The University of Texas athletic department is parting ways with the employee in charge of softball coverage and communications after the Longhorns won the 2025 Women’s College World Series earlier this month.
A department spokesman told the American-Statesman on Thursday it will not be renewing the contract, which is set to expire in August, for the current sports information director for the sport. He headed communications for the soccer team and the softball team, the latter of which recently won the program’s first national championship. The SID wrote several articles and compiled information on the team’s World Series run.

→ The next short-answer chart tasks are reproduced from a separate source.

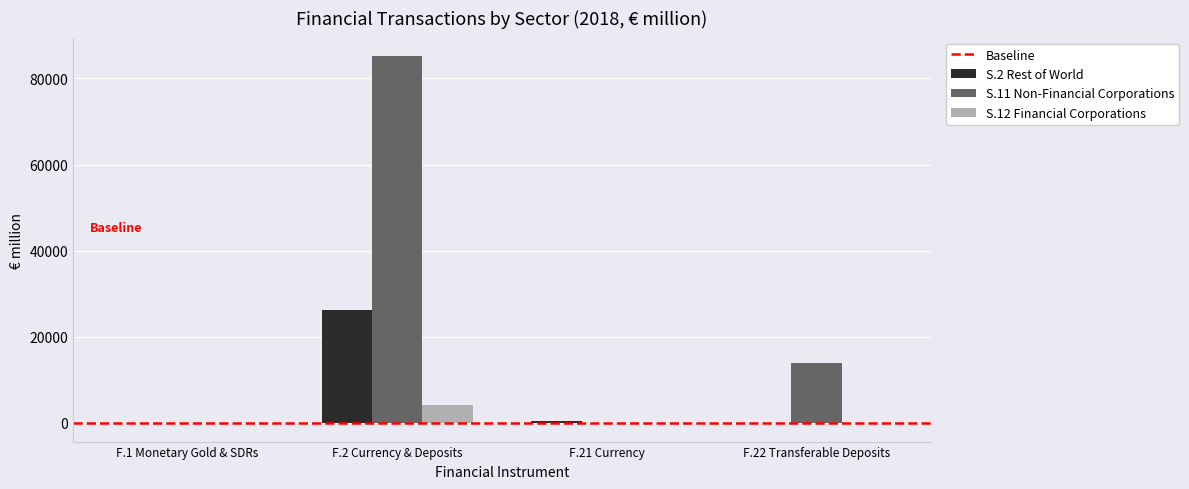

Which series has the largest total across all categories?

S.11 Non-Financial Corporations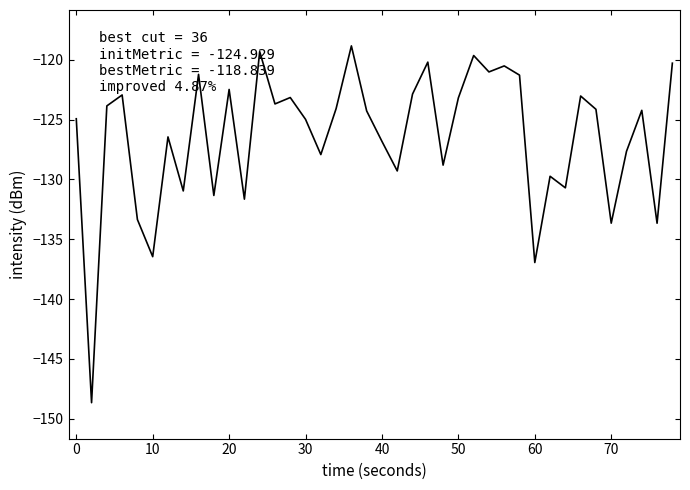

What is the smallest value displayed?

-148.7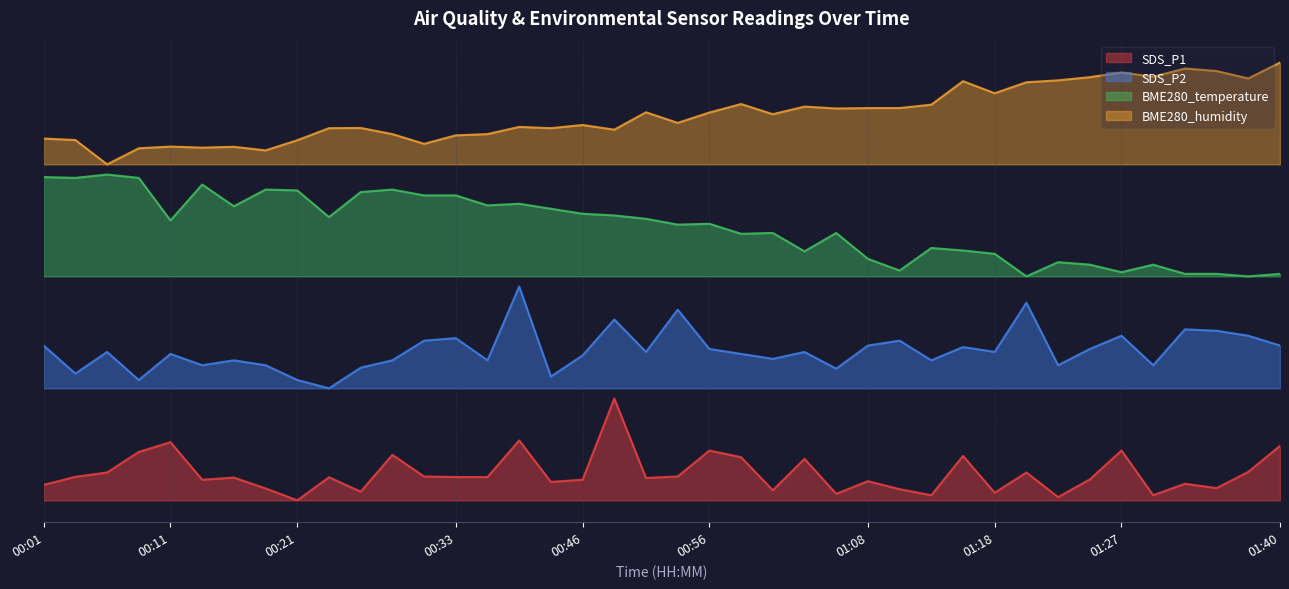

What is the difference between the maximum and second lowest values in the BME280_humidity series?

17.3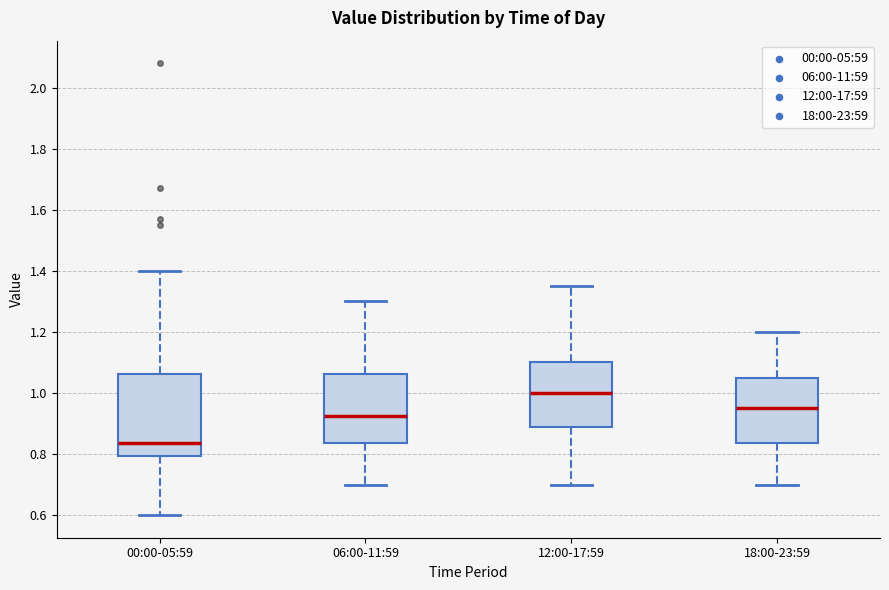

Reading left to right, transcribe this box plot: for each box, give where its median line is, the range the box spans, and where its two whiskers end, as read against the y-axis. The values are not printed on the chart, so give them approximately, as read against the axis.

00:00-05:59: median 0.84, box 0.80 to 1.06, whiskers 0.60 to 1.40
06:00-11:59: median 0.92, box 0.84 to 1.06, whiskers 0.70 to 1.30
12:00-17:59: median 1.00, box 0.88 to 1.10, whiskers 0.70 to 1.36
18:00-23:59: median 0.96, box 0.84 to 1.06, whiskers 0.70 to 1.20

No reason was given. The department spokesperson said softball and soccer will be covered this upcoming season, but did not specify whether a hire would be made for the position.
The move to reduce staff follows a court decision that greatly affects the bottom line for athletic departments.
Judge Claudia Wilken approved the House v. NCAA settlement last Saturday, requiring universities to pay athletes. This means schools will now share a portion of the billions of dollars in broadcast revenue they help generate and will be exempt from being official university employees. Schools will be allowed to provide $20.5 million annually to athletes; funds can also be used to recruit high schoolers, which previously could not be done
Other power conference programs in Texas have reduced staffing to their athletics departments while the House case was ongoing. Texas A&M Athletic Director Trev Alberts let go of at least 18 employees in April 2024, according to KBTX’s Nicole Griffith. Alberts cited “unprecedented change in the world of intercollegiate athletics” as the reason, with the need to be more “efficient and effective.”
Former TCU SID Mark Cohen posted on X last Wednesday that he was also let go from his position due to departmental restructuring. A question about whether the settlement affected the decision to release the softball and soccer SID was unanswered.
Editor’s note: This story has been updated to remove the name of the employee, as he is not a public figure.